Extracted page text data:
'''

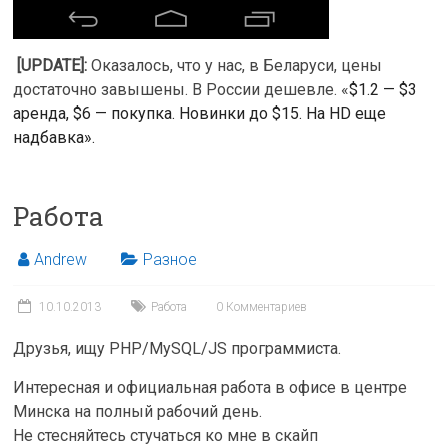
[UPDATE]:
Оказалось, что у нас, в Беларуси, цены
достаточно завышены. В России дешевле. «
$1.2 — $3
аренда, $6 — покупка. Новинки до $15. На HD еще
надбавка».
Работа
Andrew
Разное
10.10.2013
Работа
0 Комментариев
Друзья, ищу PHP/MySQL/JS программиста.
Интересная и официальная работа в офисе в центре
Минска на полный рабочий день.
Не стесняйтесь стучаться ко мне в скайп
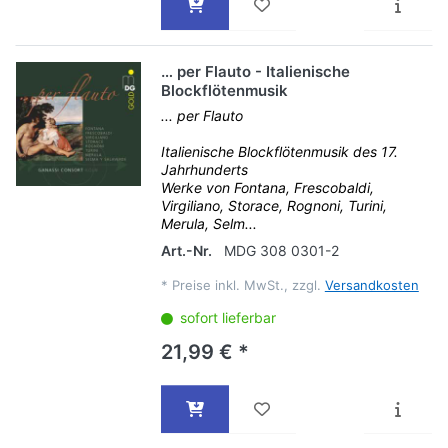
… per Flauto - Italienische
Blockflötenmusik
... per Flauto
Italienische Blockflötenmusik des 17.
Jahrhunderts
Werke von Fontana, Frescobaldi,
Virgiliano, Storace, Rognoni, Turini,
Merula, Selm...
Art.-Nr.
MDG 308 0301-2
*
Preise inkl. MwSt., zzgl.
Versandkosten
sofort lieferbar
21,99 € *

'''

— WRITTEN TASK —
Give the entries above again exactly, minus their pictures.

— RESULT BELOW —
[UPDATE]:
Оказалось, что у нас, в Беларуси, цены
достаточно завышены. В России дешевле. «
$1.2 — $3
аренда, $6 — покупка. Новинки до $15. На HD еще
надбавка».
Работа
Andrew
Разное
10.10.2013
Работа
0 Комментариев
Друзья, ищу PHP/MySQL/JS программиста.
Интересная и официальная работа в офисе в центре
Минска на полный рабочий день.
Не стесняйтесь стучаться ко мне в скайп
… per Flauto - Italienische
Blockflötenmusik
... per Flauto
Italienische Blockflötenmusik des 17.
Jahrhunderts
Werke von Fontana, Frescobaldi,
Virgiliano, Storace, Rognoni, Turini,
Merula, Selm...
Art.-Nr.
MDG 308 0301-2
*
Preise inkl. MwSt., zzgl.
Versandkosten
sofort lieferbar
21,99 € *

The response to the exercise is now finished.